Seven steps to a modern public administration
The digitalization of public administration is making progress. With the Digital Administration Strategy 2024-2027, the federal government, cantons, cities and municipalities have defined which areas of action should be prioritized in the near future. Dell Technologies explains which measures support the transformation and what opportunities arise from artificial intelligence and GenAI.
The seven most important steps in administrative transformation are:
- Breaking down organizational silos: Very narrow responsibilities and structures that have evolved over decades have led to public authorities and specialist departments often working in isolation from one another. A first step towards breaking down these organizational silos is to hold workshops with representatives from all departments, including IT, in order to develop a common vision and goals for a modern public administration. On this basis, interdisciplinary teams can then be set up to implement individual initiatives or services across departments.
- Creating technical standards: The organizational silos have also resulted in highly fragmented IT landscapes with unconnected or even incompatible systems and specialist applications. This makes it difficult to digitalize processes across the board. This is why public authorities urgently need uniform digital infrastructures and platforms that rely on open standards and interfaces. Only in this way can data flow smoothly between the agencies involved in an administrative process.
- Modernize operating models for IT: Modern systems and platforms enable service-oriented IT that scales seamlessly and can quickly provide services such as storage, a virtual machine or a container - just as we know it from the cloud. Where these services run then depends on requirements such as latency, costs and data protection; the cloud is ultimately just an operating model and not a location. However, it makes sense not to host everything yourself, but to use municipal data centers, regional data centers or the data centers of local IT service providers. Ultimately, such multicloud approaches relieve the burden on IT teams and are generally more cost-effective and sustainable, as large infrastructures can be operated much more efficiently than small infrastructures.
- Putting processes to the test: The high digitalization pressure on public authorities is resulting in new portals that citizens and authorities can use to submit their applications and inquiries online. Behind the digital front ends, however, there are often still the same analog processes as before - in some cases, applications are still printed out or data is manually transferred from one system to another. In order to shorten processing times and make work easier for employees, authorities need to take a holistic view of their processes and optimize them first before tackling their digitalization.
- Exploiting the opportunities of AI: AI has enormous potential to make public administration more citizen-friendly. Chat and voice bots, for example, are available around the clock and can answer questions or assist with filling out applications, and in different languages. Text recognition helps with the digitization of paper documents, and in specialist applications, bots can, among other things, prepare data clearly, forward documents to the right places and recommend options for action so that decisions about services are made more quickly and fairly.

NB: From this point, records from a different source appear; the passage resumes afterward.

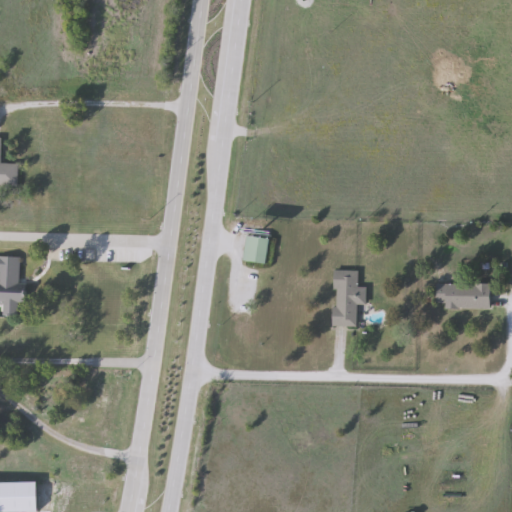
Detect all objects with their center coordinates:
road: (90, 104)
building: (8, 173)
building: (8, 173)
road: (82, 243)
building: (256, 250)
road: (163, 256)
road: (204, 256)
building: (248, 258)
building: (10, 286)
building: (11, 286)
building: (464, 296)
building: (464, 296)
building: (347, 299)
building: (338, 300)
road: (73, 367)
road: (351, 380)
road: (60, 440)
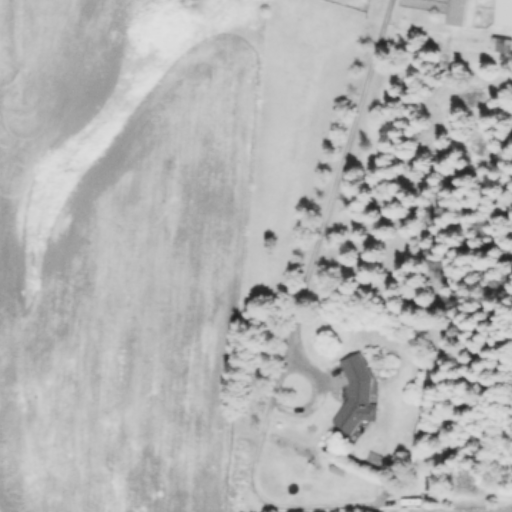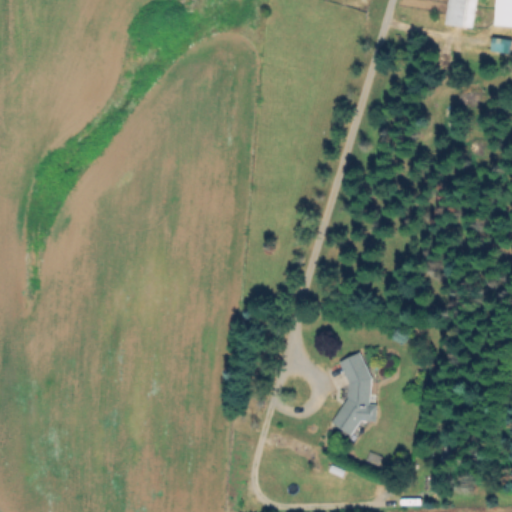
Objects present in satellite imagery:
building: (460, 12)
building: (504, 12)
building: (458, 13)
building: (502, 13)
building: (501, 42)
road: (345, 160)
building: (357, 394)
building: (353, 398)
road: (303, 406)
building: (438, 481)
road: (5, 505)
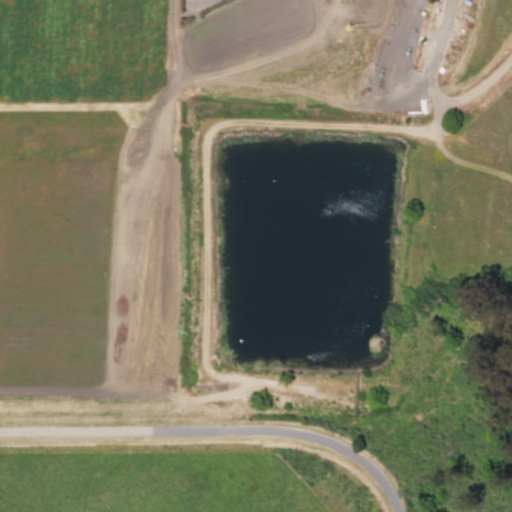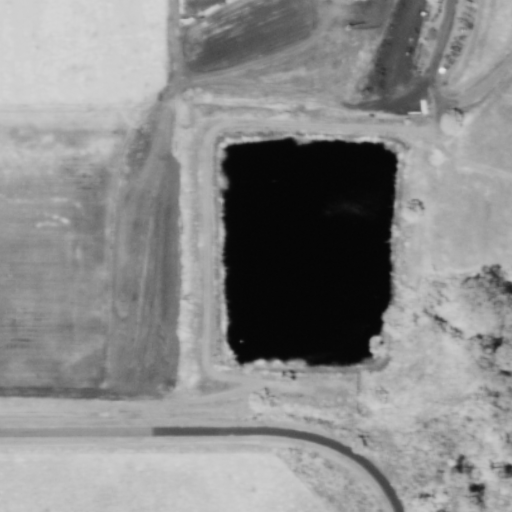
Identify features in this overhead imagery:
crop: (87, 199)
road: (205, 441)
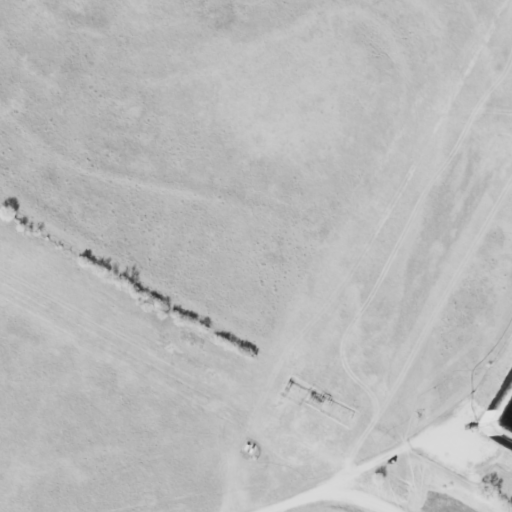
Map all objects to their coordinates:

- Strengthen resilience against cyberattacks: The attack surface is growing with new digital services, and ransomware attacks repeatedly show that authorities and municipal institutions are poorly prepared for them. One reason for this is the focus on traditional threat defense. Once attackers have overcome these, there is a lack of tools and processes to prevent major damage and quickly restore systems and data. A greater focus on cyber resilience, as prescribed by the EU's NIS2 Directive, is urgently needed to minimize risks, protect the data of citizens and companies and increase the availability of administrative services. In addition to the implementation of zero-trust principles and tried-and-tested emergency plans, modern data protection solutions with immutable storage and data vaults also strengthen resilience. They ensure that data is available for recovery after an attack. Conventional backup solutions cannot guarantee this, as attackers often try to render data backups unusable.
- Involve employees right from the start: New processes and digital applications are also changing the tasks of employees in public administration. To ensure that the new tools are optimally suited to their requirements in their day-to-day work and are accepted after their introduction, it is necessary to involve employees in digitization projects from the outset. They also need training to find their way around the tools and to be able to handle applications and data in a security and data protection-conscious manner.
"To put it simply, the first step is to have standardized systems and platforms that can be managed with little effort and enable smooth data flows in end-to-end processes. Artificial intelligence can then become the basis for new services, the automation of administrative processes and support for complex decisions. The result is more efficient administration with a citizen-friendly offering," says Frank Thonüs, Managing Director at Dell Technologies Switzerland. "Not all systems and applications should necessarily be operated in-house. In view of the shortage of IT specialists, tight budgets and increasing security requirements, this does not make sense."